Battle for home mechanical ventilation reimbursement continues

High-intensity positive pressure ventilation is the standard of care for patients with respiratory disorders, such as COPD or neuromuscular diseases, that provide adequate oxygenation but inadequate CO2 clearance. Noninvasive ventilation (NIV) devices are widely used at home in the rest of the world, but the Centers for Medicare and Medicaid Services (CMS) rarely covers them in the US. CHEST is leading the battle to change CMS’ perspective.

Peter C. Gay, MD
Peter C. Gay, MD, MS, FCCP

“The reimbursement system tells us not to follow the science,” said Peter C. Gay, MD, MS, FCCP, professor of medicine at the Mayo Clinic. “CMS just doesn’t understand the issue. It’s a technical expertise problem and we can help.”

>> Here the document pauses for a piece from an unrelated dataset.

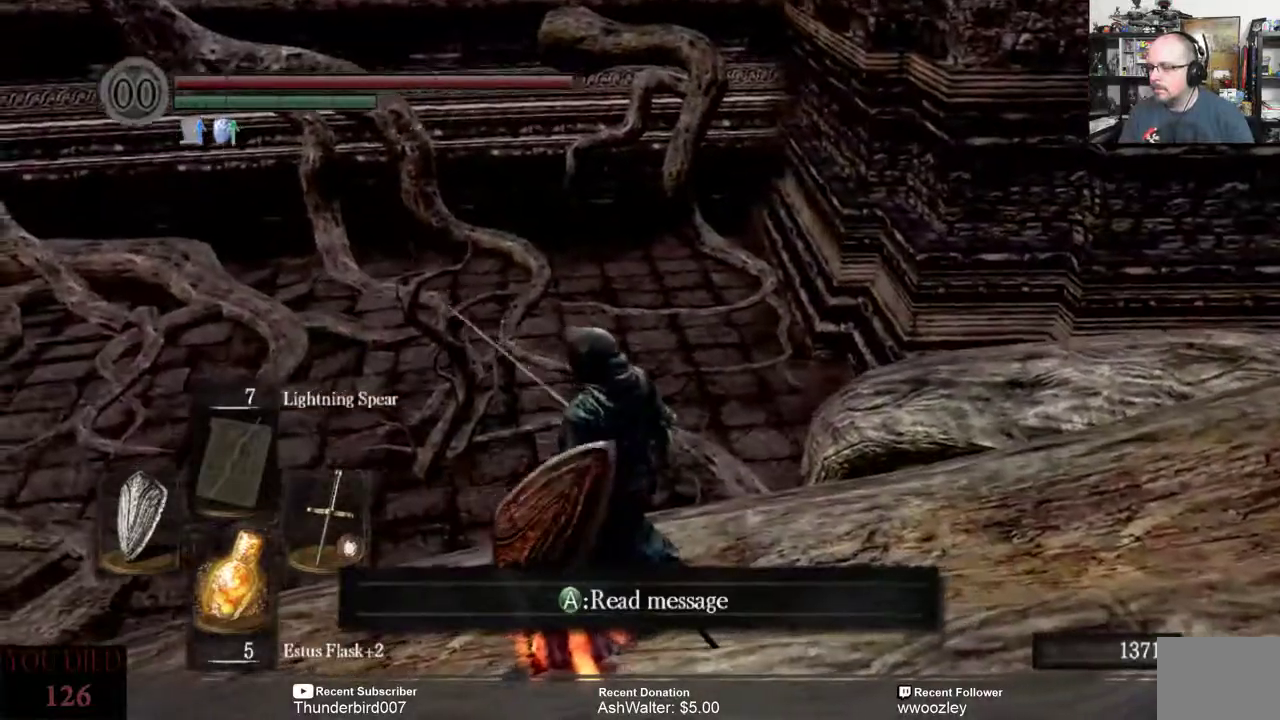
{"buttons": [], "left_stick": "center", "right_stick": "down-right", "events": []}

Dr. Gay discussed continuing efforts to align reimbursement for home NIV with the clinical evidence during the CHEST 2020 Margaret Pfrommer Endowed Memorial Lecture in Home-based Mechanical Ventilation “Navigating to Home NIV Nirvana: What Would Margaret Do?”. Registered attendees can view Dr. Gay’s discussion of home-based ventilation on demand through February 1, 2021.

The problem, he explained, is that reimbursement policy for NIV is driving clinical practice in the US when clinical evidence should be driving reimbursement policy.

Dr. Gay co-organized and cochaired the Optimal Noninvasive Medicare Access Proposal Technical Access Panel in late 2020 to help CMS better understand the clinical and cost-effectiveness benefits of home NIV.

Lack of reimbursement for home NIV has nothing to do with science and everything to do with cost, he said. As evidence supporting high-pressure ventilation in hypercapnic patients grew, more pulmonologists followed the evidence and prescribed home NIV.

Medicare costs for home NIV skyrocketed. CMS reported that spending for E0464 Pressure Support Ventilators (noninvasive) grew from $5 million in 2010 to $181 million in 2014. The agency responded by changing reimbursement criteria in 2015.

CMS announced it would rely on a 2001 National Coverage Analysis Decision stating that a RAD is “distinguished from ventilation in a patient for whom interruption or failure of respiratory support leads to death.” The use of ventilators in situations other than life support would be denied as not reasonable and necessary.

Noninvasive home ventilation began with the first CPAP devices in the early 1980s. Clinical research in the US, the United Kingdom, and elsewhere continued to support the development of CPAP, bilevel positive airway pressure devices, adaptive servo ventilator devices, and more.

A growing body of evidence showed that ventilation could do more than provide oxygenation. It could also normalize CO2 levels, improving quality of life, improving survival, and reducing hospital readmission. The Food and Drug Administration continued to approve more effective NIV devices and CMS continued to avoid reimbursement.

“They were always one step ahead of us to be sure the reimbursement system curbed prescription use by physicians,” Dr. Gay said.

The biggest problem, he continued, was CMS’ inability to follow the clinical science underlying NIV. The agency approached inadequate ventilation as an oxygenation issue. Yet in COPD and other diseases of inadequate ventilation, the problem was not hypoxia but hypercapnia.

“We had to convince them that this is a respiratory problem, not an oxygenation problem,” he said. “There is strong evidence for high-intensity ventilation. Higher positive pressures deliver higher positive results for our patients. It must be practice that guides coverage criteria, not the reverse. We can change this sad picture.”